Table 1. Performance comparison (%) between 5 different prediction models for predicting short-term (2 years) clinical status conversion in patients with early MS symptoms. The same training parameters were used for all the CNNs. We performed a 7-fold cross-validation on 80 converters and 60 non-converters and computed the average performance for each prediction model.

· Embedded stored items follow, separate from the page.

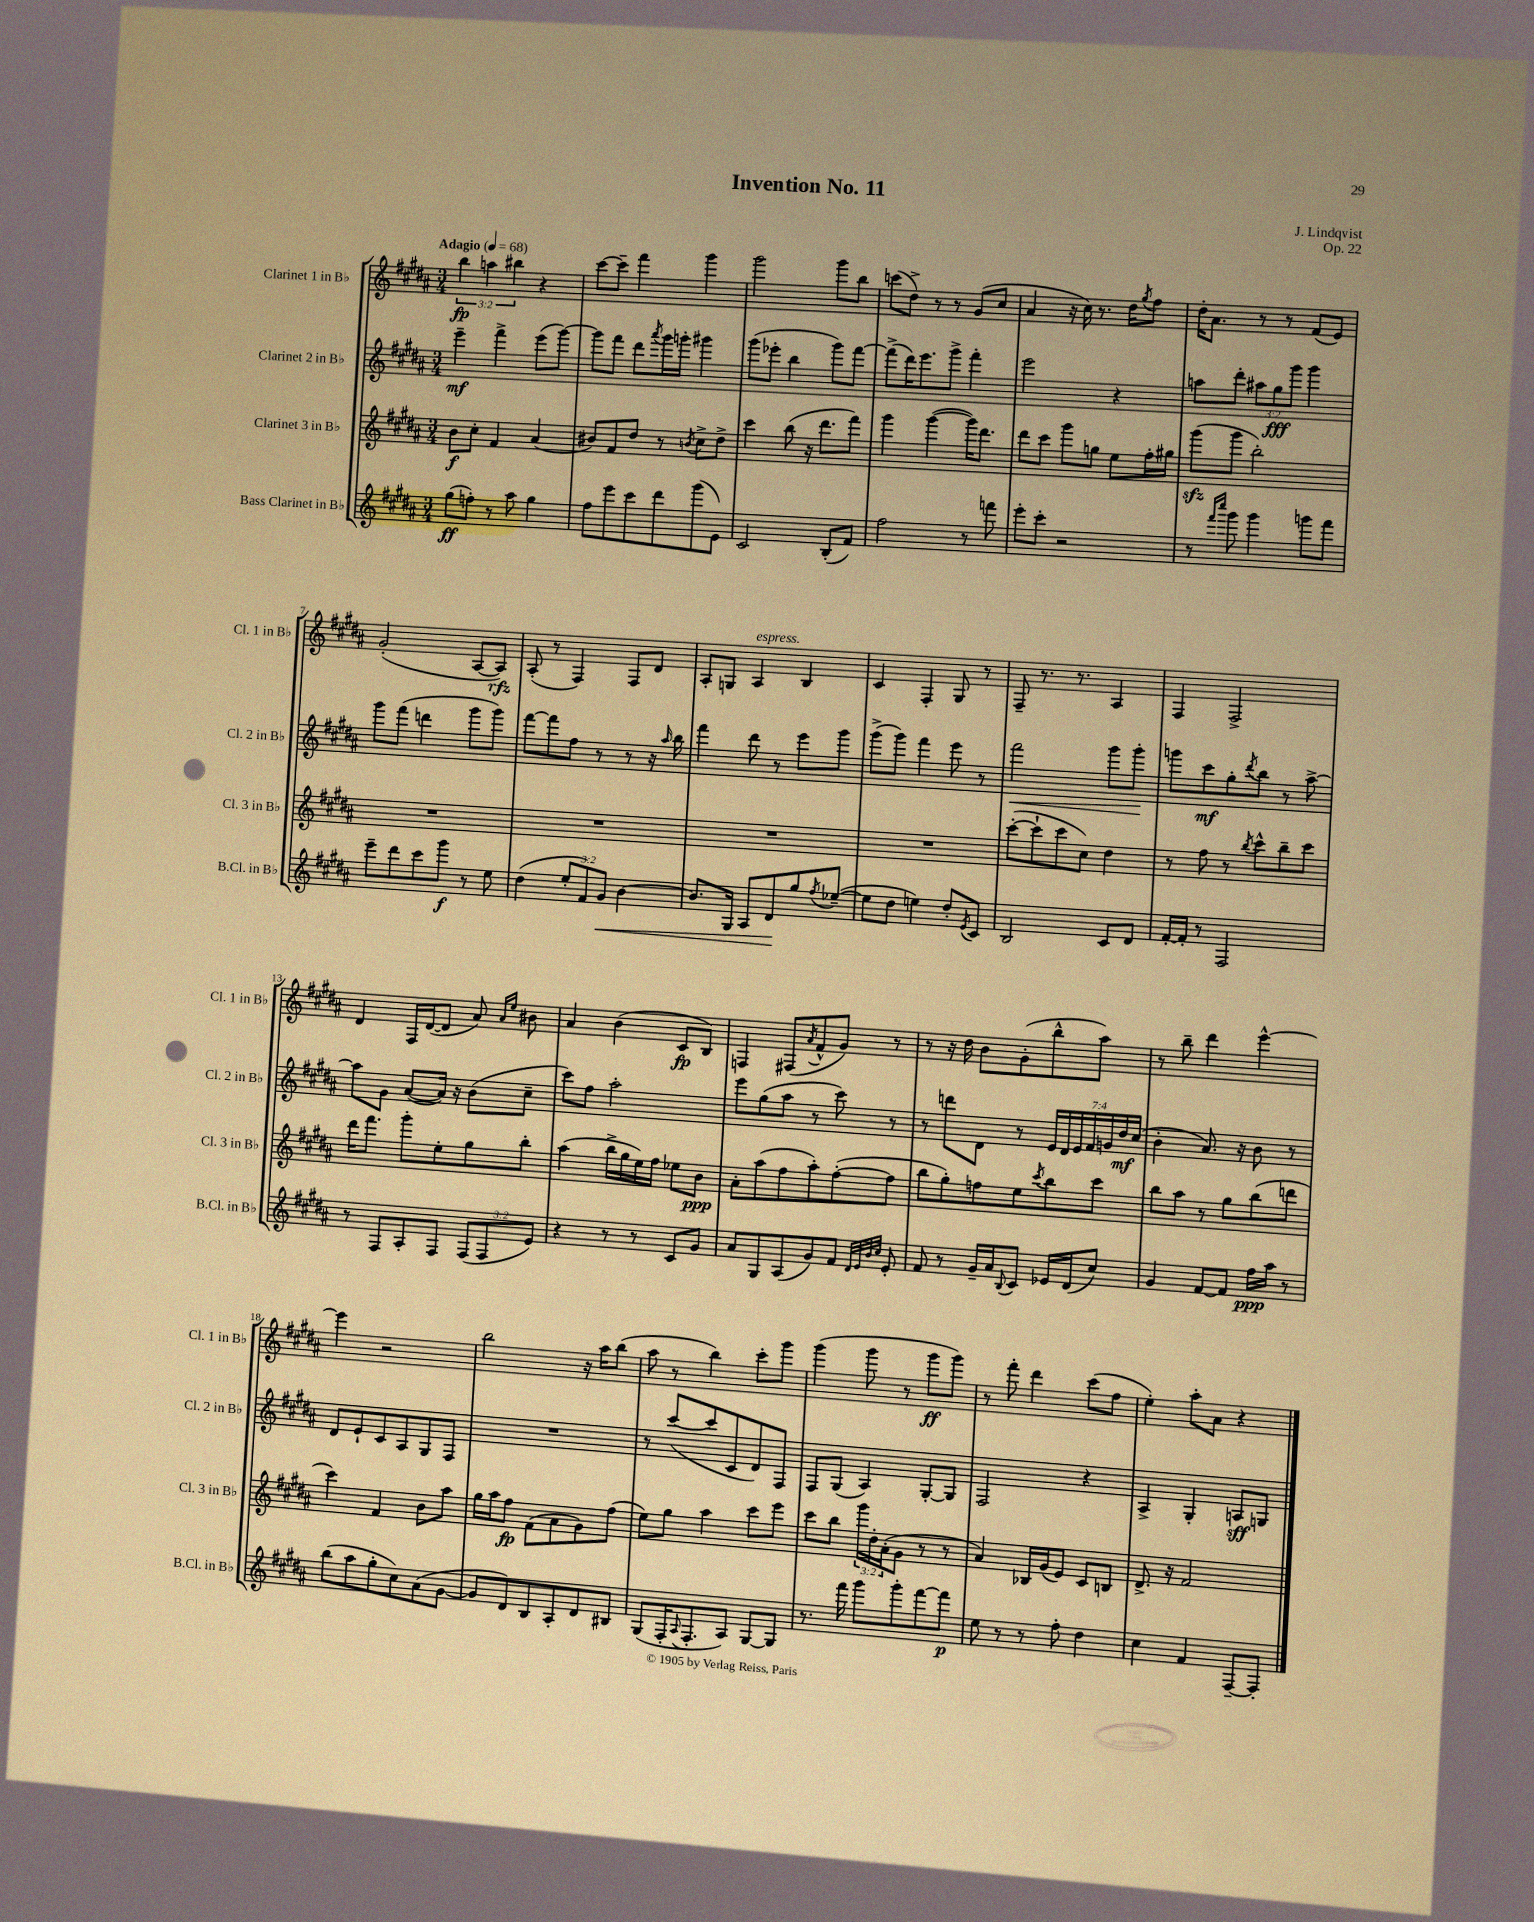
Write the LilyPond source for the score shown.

\header { title = "Invention No. 11" composer = "J. Lindqvist" opus = "Op. 22" }
<<
\new StaffGroup <<
\new Staff = "s0" \with { instrumentName = "Clarinet 1 in Bb" shortInstrumentName = "Cl. 1 in Bb" } {
    \clef treble \key b \major \numericTimeSignature \time 3/4 \override Staff.TupletNumber.text = #tuplet-number::calc-fraction-text \tempo "Adagio" 4 = 68
    \tuplet 3/2 { b''4\fp a''4 bis''4 } r4 |
    cis'''8~ cis'''8-- fis'''4 gis'''4 |
    gis'''2 gis'''8 b''8 |
    c'''8( dis''8->) r8 r8 gis'8( cis''8 |
    ais'4 r16 cis''16) r8. dis''16 \acciaccatura { gis''8 } fis''8 |
    dis''16-. ais'8. r8 r8 fis'8( e'8) |
    gis'2-.( ais8~ ais8\rfz) |
    ais8-.( r8 fis4) fis8 dis'8 |
    ais8-. g8 ais4^\markup { \italic "espress." } b4 |
    cis'4 fis4-. gis8 r8 |
    fis8-- r8. r8. ais4 |
    fis4 fis2-> |
    dis'4 fis16 dis'16~( dis'8 ais'8) \grace { ais'16 e''16 } bis'8 |
    ais'4 b'4( cis'8\fp b8) |
    f4 fis8( \acciaccatura { ais'8 } fis'8-^ gis'8) r8 |
    r8 r16 dis''16 b'8 gis'8-.( b''8-^ ais''8) |
    r8 b''8-- dis'''4 e'''4~-^ |
    e'''4 r2 |
    b''2 r16 ais''16 b''8( |
    ais''8 r8 b''4) cis'''8-. gis'''8 |
    gis'''4( gis'''8 r8 gis'''8\ff gis'''8) |
    r8 fis'''8-. dis'''4 cis'''8( fis''8 |
    e''4-.) ais''8-. ais'8 r4 \bar "|." |
}
\new Staff = "s1" \with { instrumentName = "Clarinet 2 in Bb" shortInstrumentName = "Cl. 2 in Bb" } {
    \clef treble \key b \major \numericTimeSignature \time 3/4 \override Staff.TupletNumber.text = #tuplet-number::calc-fraction-text
    e'''4--\mf fis'''4-> e'''8( gis'''8~) |
    gis'''8 fis'''8 dis'''8 \acciaccatura { ais'''8 } gis'''16 g'''16-. gis'''4 |
    gis'''8( ees'''8-. b''4 gis'''8) fis'''8~ |
    fis'''8->( dis'''16) e'''8. gis'''8-> fis'''4-. |
    e'''2 r4 |
    a''8 dis'''8-. \tuplet 3/2 { ais''8 gis''8\fff gis'''8 } gis'''4 |
    gis'''8 fis'''8( d'''4 gis'''8 gis'''8) |
    fis'''8~ fis'''8 fis''8 r8 r8 r16 \grace { ais''16 } b''16 |
    fis'''4 dis'''8 r8 e'''8 gis'''8 |
    gis'''8->( gis'''8) fis'''4 e'''8 r8 |
    fis'''2\< gis'''8 gis'''8-.\! |
    g'''8 cis'''8\mf gis''8-. \acciaccatura { dis'''8 } b''8 r8 ais''8~-> |
    ais''8 gis'8 ais'8~( ais'16) r16 b'8( cis''8-- |
    cis'''8) fis''8 ais''2-. |
    e'''8 gis''8( ais''8 r8 cis'''8) r8 |
    r8 d'''8 dis'8 r8 \tuplet 7/4 { e'16 dis'16 e'16 fis'16 g'16 dis''16\mf cis''16( } |
    b'4-. ais'8.) r16 b'8 r8 |
    dis'8 e'8-! cis'8 ais8 gis8 fis8 |
    R2. |
    r8 cis'''8~( cis'''8 cis'8 dis'8) fis8 |
    fis8 gis8( ais4) gis8~-. gis8 |
    fis2 r4 |
    ais4-> gis4-. a8\sff g8 \bar "|." |
}
\new Staff = "s2" \with { instrumentName = "Clarinet 3 in Bb" shortInstrumentName = "Cl. 3 in Bb" } {
    \clef treble \key b \major \numericTimeSignature \time 3/4 \override Staff.TupletNumber.text = #tuplet-number::calc-fraction-text
    b'8\f cis''8-. fis'4 ais'4( |
    bis'8) fis'8 dis''8 r8 \acciaccatura { b'8 } cis''8-> dis''8-> |
    cis'''4 b''8( r16 dis'''8. fis'''8) |
    gis'''4 gis'''4~( gis'''16) dis'''8. |
    dis'''8 cis'''8 gis'''8 g''8 e''8 fis''16-. gis''16 |
    gis'''8\sfz( gis'''8 b''2-.) |
    R2. |
    R2. |
    R2. |
    R2. |
    cis'''8~-.( cis'''8-! cis'''8 cis''8) dis''4 |
    r8 fis''8 r8 \acciaccatura { b''8 } cis'''8-^ b''8-- cis'''8 |
    dis'''16 fis'''8. gis'''8-. e''8-. gis''8 b''8-. |
    ais''4( b''16-> gis''16 e''16) fis''16 ees''8 b'8\ppp |
    ais'8-. ais''8( fis''8 ais''8-.) fis''8~-.( fis''8 |
    b''8 gis''8-.) f''8 e''8 \acciaccatura { cis'''8 } b''8 cis'''8 |
    b''8 ais''8 r8 gis''8 b''8( d'''8 |
    cis'''4) fis'4 b'8 ais''8 |
    gis''16 ais''16 fis''8\fp fis'8( ais'8 gis'8) fis''8( |
    e''8) gis''8 ais''4 cis'''8 e'''8 |
    cis'''8 b''8 \tuplet 3/2 { gis'''16 dis''16-. ais'16-.( } gis'8 r8 r8 |
    ais'4) bes16 gis'16( e'8) cis'8 b8 |
    dis'8.-> r16 fis'2 \bar "|." |
}
\new Staff = "s3" \with { instrumentName = "Bass Clarinet in Bb" shortInstrumentName = "B.Cl. in Bb" } {
    \clef treble \key b \major \numericTimeSignature \time 3/4 \override Staff.TupletNumber.text = #tuplet-number::calc-fraction-text
    gis''8\ff( f''8-.) r8 ais''8 gis''4 |
    fis''8 e'''8 cis'''8 dis'''8 gis'''8( e'8) |
    cis'2 b8-.( fis'8) |
    fis''2 r8 f'''8 |
    e'''8-. cis'''8-. r2 |
    r8 \grace { fis'''16 cis''''16 } gis'''8 gis'''4 g'''8 fis'''8 |
    e'''8-- dis'''8 cis'''8 gis'''8\f r8 e''8 |
    dis''4( \tuplet 3/2 { e''8-. fis'8) gis'8\< } b'4~ |
    b'8. gis16 ais8 dis'8\! gis''8 \acciaccatura { fis''8 } ees''8~--( |
    ees''8 dis''8 e''4) dis''8-. \acciaccatura { e'8 } cis'8 |
    b2 cis'8 dis'8 |
    fis'16~-. fis'16-. r8 fis2 |
    r8 fis8 ais8-. fis8 \tuplet 3/2 { fis8( fis8 e'8) } |
    r4 r8 r8 cis'8 gis'8 |
    ais'8 gis8 ais8( gis'8) fis'8 \grace { dis'32 e'32 b'32 cis''32 } e'8-. |
    fis'8 r8 gis'16-- ais'16 \appoggiatura { b8 } cis'8 ees'16 dis'16( cis''8) |
    gis'4 fis'8~ fis'8 fis''16\ppp ais''16 r8 |
    b''8( ais''8 gis''8-. cis''8) ais'8( gis'8~ |
    gis'8 dis'8) b8 ais8-. dis'8 bis8 |
    gis8( fis16-. \appoggiatura { ais8 } fis8.-. ais8) gis8~ gis8 |
    r8. fis'''16 gis'''8 gis'''8-. fis'''8~ fis'''8\p |
    e''8 r8 r8 fis''8-. dis''4 |
    cis''4 fis'4 fis8~-- fis8-. \bar "|." |
}
>>
>>
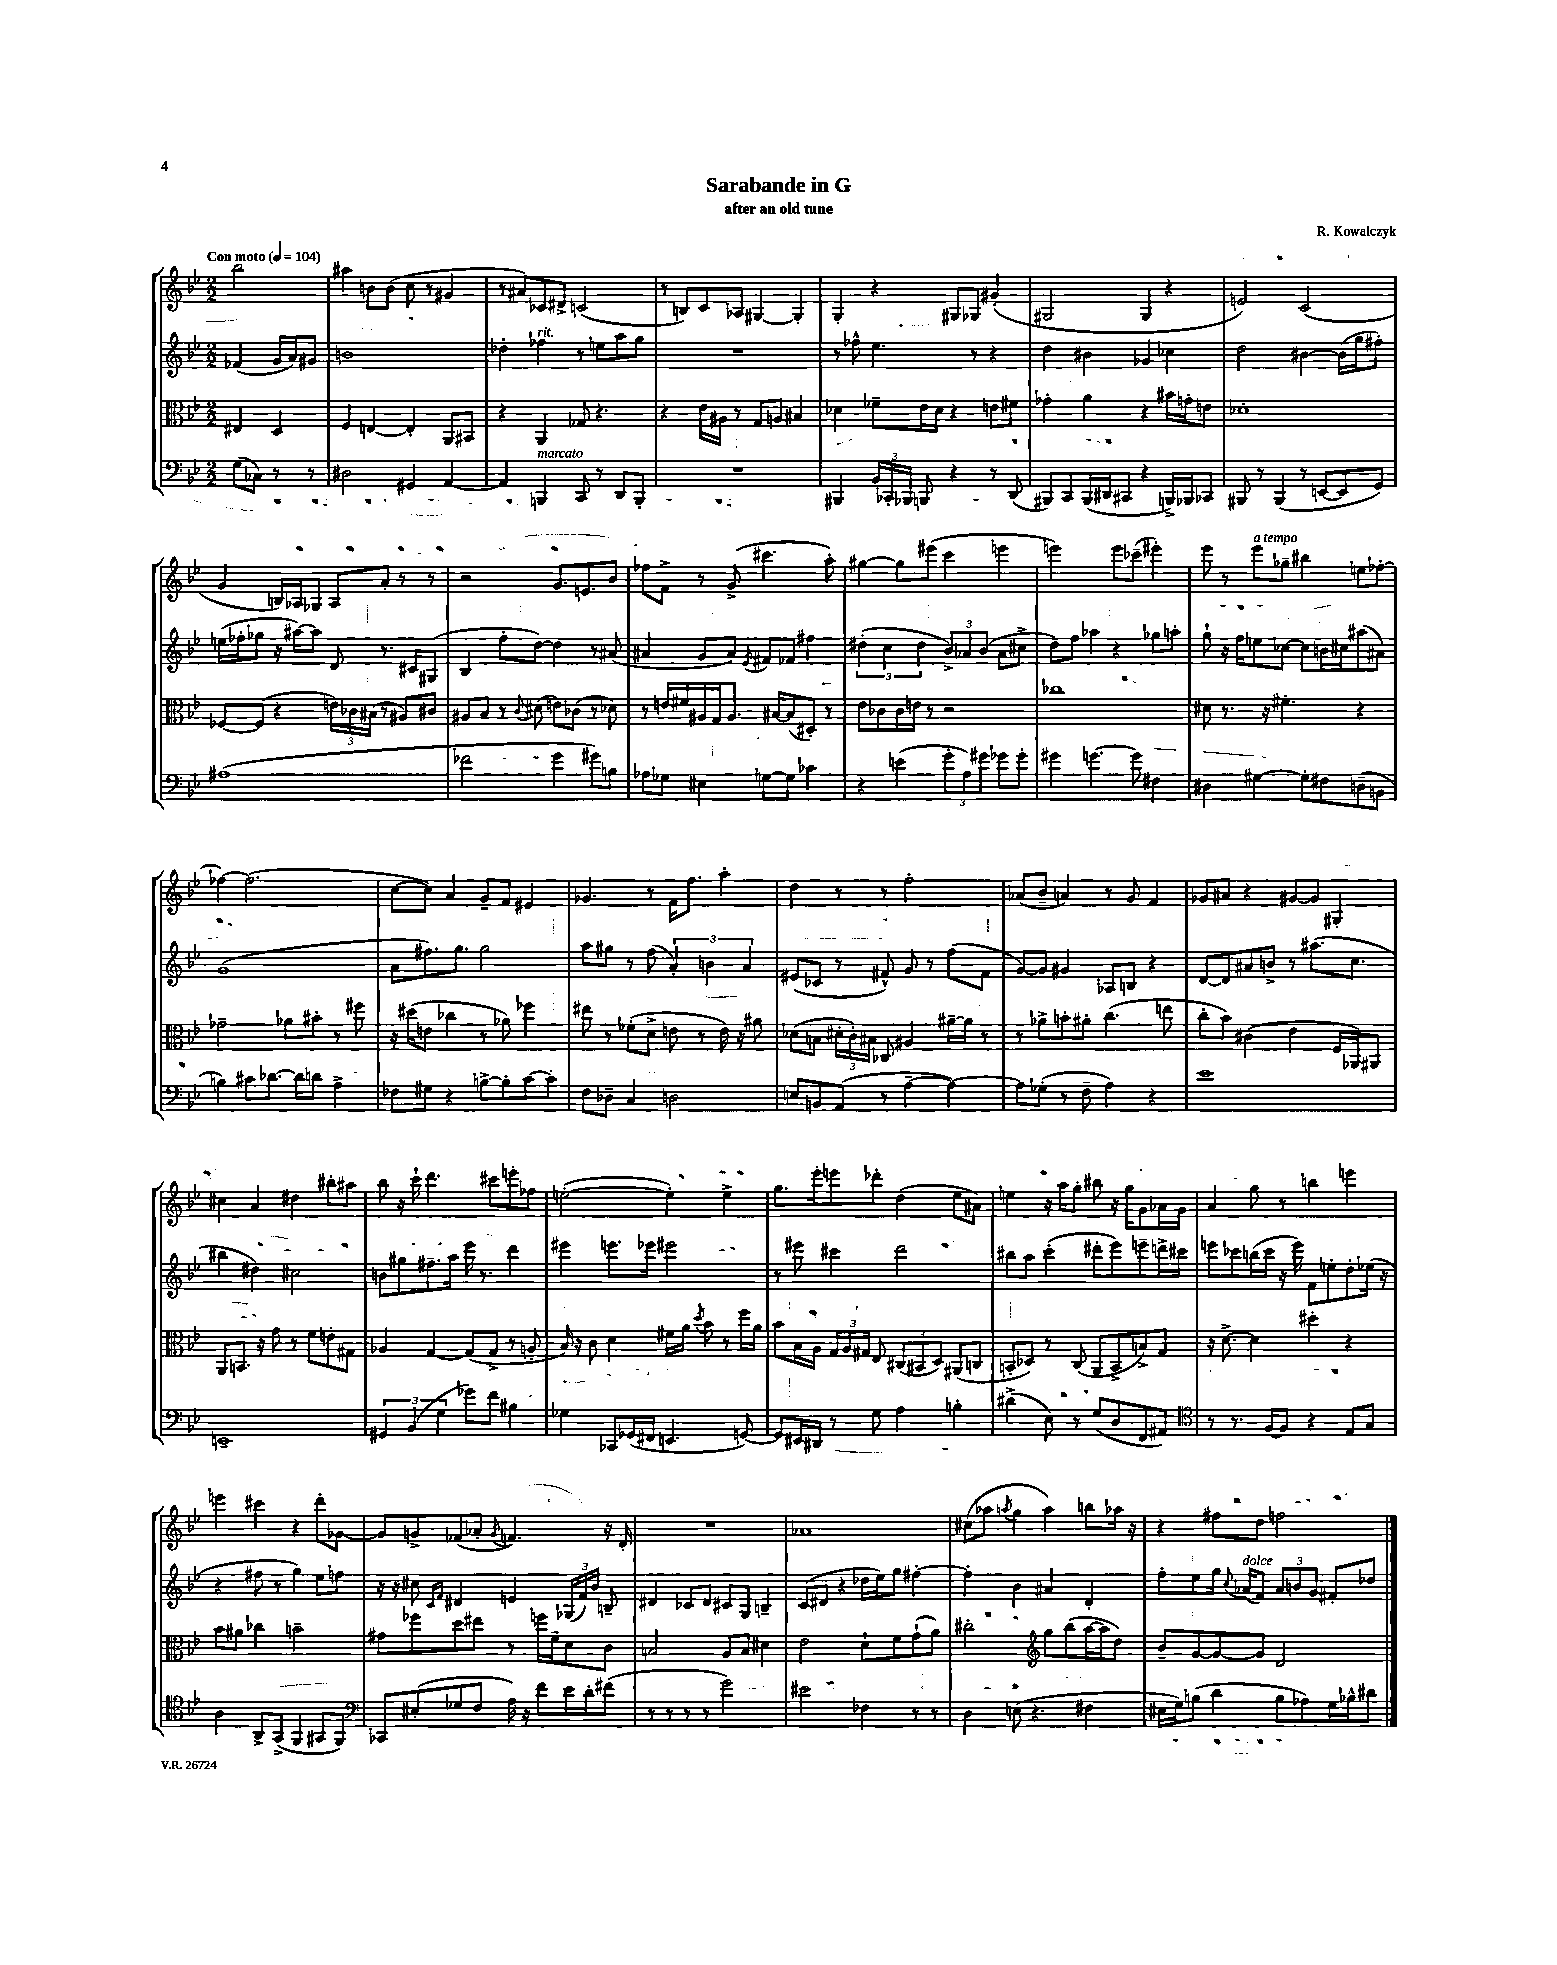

For evaluating prediction performance, we used a 7-fold cross-validation procedure in which each fold contained 120 subjects for training and 20 subjects. Note that the number of training images for each fold was increased to 480 by data augmentation. For comparison to the established approach used in clinical studies, a logistic regression prediction model applied to the classic MRI biomarker of BOD was used. The results of the comparison are shown in Table 1. When EDT was not used, the CNN (with and without pretraining) produced lower prediction accuracy rates than those attained by the logistic regression model with BOD. In addition, these cases produced very high sensitivity but low specificity, possibly due to overfitting on the sparse lesion image data. When EDT was used without pretraining, the CNN did not converge for every fold in the cross-validation and also produced lower prediction accuracy rates than lesion volume. The gap between sensitivity and specificity was reduced but still remained large. The CNN with EDT and pretraining improved the prediction performance by approximately 8 % in accuracy and 4 % in AUC when compared to the logistic regression model with BOD. In addition, the SDs for both accuracy and AUC decreased by approximately 4–5%, showing a more consistent performance across folds. This model also achieved the best balance between sensitivity and specificity.

5 Conclusion

We have presented a CNN architecture that learns latent lesion features useful for identifying patients with early MS symptoms who are at risk of future disease activity within two years, using baseline MRIs only. We presented methods to overcome the sparsity of lesion image data and the high dimensionality of the images relative to the number of training samples. In particular, we showed that the Euclidean distance transform and unsupervised pretraining are both key steps to successful optimization, when supported by a synergistic combination of data augmentation and regularization strategies. The final results were markedly better than those obtained by the clinical standard of lesion volume.